Пальцы, так и не коснувшись бледной кожи, проскользили по пряди волос. Маркиз отвернулся и неторопливо вышел из камеры.

– Не забывай, на кону не только твоя жизнь, – произнёс он, останавливаясь сразу за железной решеткой. – У меня много шпионов, и без моего ведома ни твоя матушка, ни виконт не сделают и шага.

– Причём здесь Уильям? – испуганно произнесла Мари, тут же поняв, что зря выказала эмоции. О чём ещё знает её собеседник? Шпионы? «Ах, Вернер, зачем? О каких откровениях с дедушкой ты поведал маркизу?». Она, замявшись, опустила глаза.

– Я вижу, ты ещё не остыла, – Болдер усмехнулся. – Ну как же, теперь ты знаешь, он твой брат. Скоро вы встретитесь. Надеюсь, былые чувства не вспыхнут между вами? – ехидство в ухмылке заставило Мари вздрогнуть, но заговорить снова она не решилась, слишком страшно было усугубить и без того пугающее неизвестностью положение.

– Идём, – позвал маркиз, видя нерешительность пленницы. – Ты всё узнаешь позже.
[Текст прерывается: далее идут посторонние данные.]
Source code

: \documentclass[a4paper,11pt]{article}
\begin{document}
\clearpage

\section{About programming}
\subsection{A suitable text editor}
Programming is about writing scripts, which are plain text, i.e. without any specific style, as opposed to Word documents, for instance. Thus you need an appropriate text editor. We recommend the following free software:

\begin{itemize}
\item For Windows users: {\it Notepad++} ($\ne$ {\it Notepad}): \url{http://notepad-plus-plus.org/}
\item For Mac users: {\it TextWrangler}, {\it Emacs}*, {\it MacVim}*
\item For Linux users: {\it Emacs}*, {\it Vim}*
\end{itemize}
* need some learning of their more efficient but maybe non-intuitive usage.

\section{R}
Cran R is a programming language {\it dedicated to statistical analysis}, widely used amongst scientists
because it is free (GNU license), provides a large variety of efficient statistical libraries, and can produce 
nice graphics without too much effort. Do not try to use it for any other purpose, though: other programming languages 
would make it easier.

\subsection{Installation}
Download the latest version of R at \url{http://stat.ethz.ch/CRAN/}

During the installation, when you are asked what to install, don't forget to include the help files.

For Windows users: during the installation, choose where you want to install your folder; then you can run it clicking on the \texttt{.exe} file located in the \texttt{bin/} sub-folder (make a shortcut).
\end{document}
«Теперь я хотя бы знаю, что ты жив», – она потупила взор и побрела вслед за пленителем, успев лишь украдкой глянуть на камеру старика Джериона. Но света было слишком мало, а слёз в глазах слишком много, чтобы увидеть хоть что-то…

* * *

День семнадцатый.

«Беречь и поддерживать мир… Надзирать за правосудностью… Свершать акты милосердия… – обрывки торжественной клятвы вихрем кружились в воспоминаниях. – Как было в начале, ныне и всегда, и во веки», – фразы из псалмов. Непомерно длинная служба, молитвы, клятвы, монахи, наставления, слёзы матери, тяжёлый венец – и всё это как во сне, всё будто в густом тумане забытья, не поддаётся осознанию, не отпускает из пут иллюзии. Что правда, а что ложь? Окружающая тишина непривычно тяжело давила на гудящую голову. Уильям медленно перевёл взгляд с устланного коврами пола на тонкий золотой венец, покоящийся перед ним на бардовом бархате резного стула.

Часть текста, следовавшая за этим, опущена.